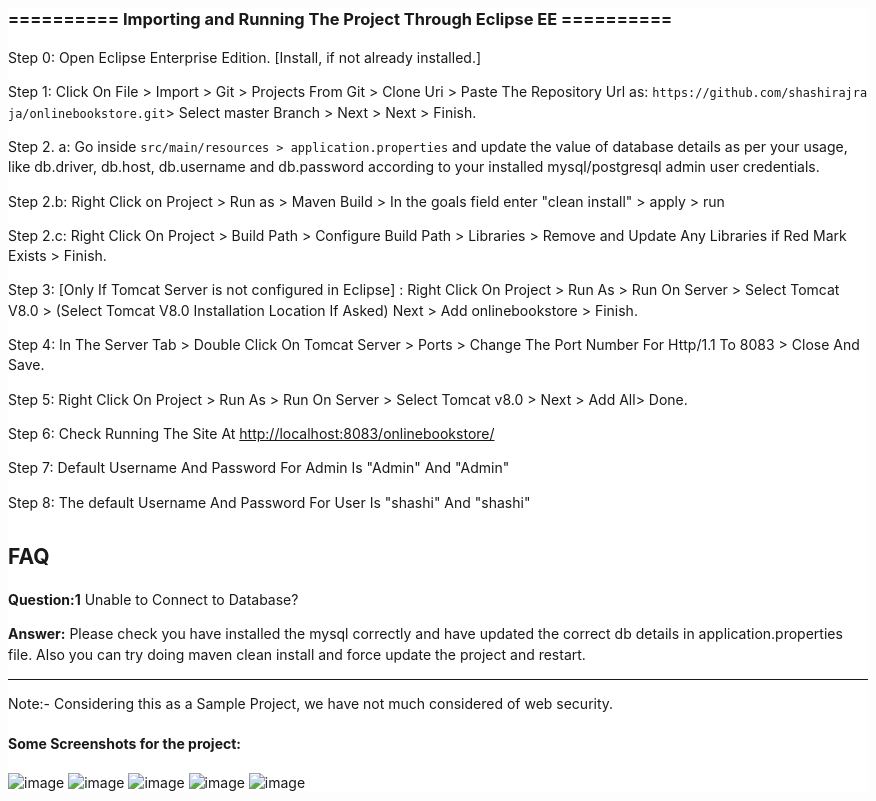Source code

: ### ========== Importing and Running The Project Through Eclipse EE ==========

Step 0: Open Eclipse Enterprise Edition. [Install, if not already installed.]

Step 1: Click On File > Import > Git > Projects From Git > Clone Uri > Paste The Repository Url as: ```https://github.com/shashirajraja/onlinebookstore.git```> Select master Branch > Next > Next > Finish.

Step 2. a: Go inside ```src/main/resources > application.properties``` and update the value of database details as per your usage, like db.driver, db.host, db.username and db.password according to your installed mysql/postgresql admin user credentials.

Step 2.b: Right Click on Project > Run as > Maven Build > In the goals field enter "clean install" > apply > run

Step 2.c: Right Click On Project > Build Path > Configure Build Path > Libraries > Remove and Update Any Libraries if Red Mark Exists > Finish.

Step 3: [Only If Tomcat Server is not configured in Eclipse] : Right Click On Project > Run As > Run On Server > Select Tomcat V8.0 > (Select Tomcat V8.0 Installation Location If Asked) Next > Add onlinebookstore > Finish.

Step 4: In The Server Tab > Double Click On Tomcat Server > Ports > Change The Port Number For Http/1.1 To 8083 > Close And Save.

Step 5: Right Click On Project > Run As > Run On Server > Select Tomcat v8.0 > Next > Add All> Done.

Step 6: Check Running The Site At  <a href="http://localhost:8083/onlinebookstore/">http://localhost:8083/onlinebookstore/</a>

Step 7: Default Username And Password For Admin Is "Admin" And "Admin"

Step 8: The default Username And Password For User Is "shashi" And "shashi"

## FAQ
**Question:1** Unable to Connect to Database?

**Answer:** Please check you have installed the mysql correctly and have updated the correct db details in application.properties file. Also you can try doing maven clean install and force update the project and restart.
<hr>

Note:- Considering this as a Sample Project, we have not much considered of web security.
#### Some Screenshots for the project:
<img width="941" alt="image" src="https://user-images.githubusercontent.com/34605595/224769637-37c34d4b-26e7-4d49-b990-4c09b260ec31.png">
<img width="954" alt="image" src="https://user-images.githubusercontent.com/34605595/224769990-f440f74d-41b2-4629-ba1c-a87267f225d9.png">
<img width="930" alt="image" src="https://user-images.githubusercontent.com/34605595/224770145-5902054f-5943-44ac-b02f-92097c8a6972.png">
<img width="934" alt="image" src="https://user-images.githubusercontent.com/34605595/224770257-e18a3810-0457-4b78-bf46-cf82746708ee.png">
<img width="946" alt="image" src="https://user-images.githubusercontent.com/34605595/224770392-5a5478d2-98cc-44ee-8689-132b6b16af80.png">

•••••

Retype exactly, please, each line from the line that contains "Note:- Considering this" through the last line of the entries above, with nothing added.

YOUR RESPONSE:
Note:- Considering this as a Sample Project, we have not much considered of web security.
#### Some Screenshots for the project:
<img width="941" alt="image" src="https://user-images.githubusercontent.com/34605595/224769637-37c34d4b-26e7-4d49-b990-4c09b260ec31.png">
<img width="954" alt="image" src="https://user-images.githubusercontent.com/34605595/224769990-f440f74d-41b2-4629-ba1c-a87267f225d9.png">
<img width="930" alt="image" src="https://user-images.githubusercontent.com/34605595/224770145-5902054f-5943-44ac-b02f-92097c8a6972.png">
<img width="934" alt="image" src="https://user-images.githubusercontent.com/34605595/224770257-e18a3810-0457-4b78-bf46-cf82746708ee.png">
<img width="946" alt="image" src="https://user-images.githubusercontent.com/34605595/224770392-5a5478d2-98cc-44ee-8689-132b6b16af80.png">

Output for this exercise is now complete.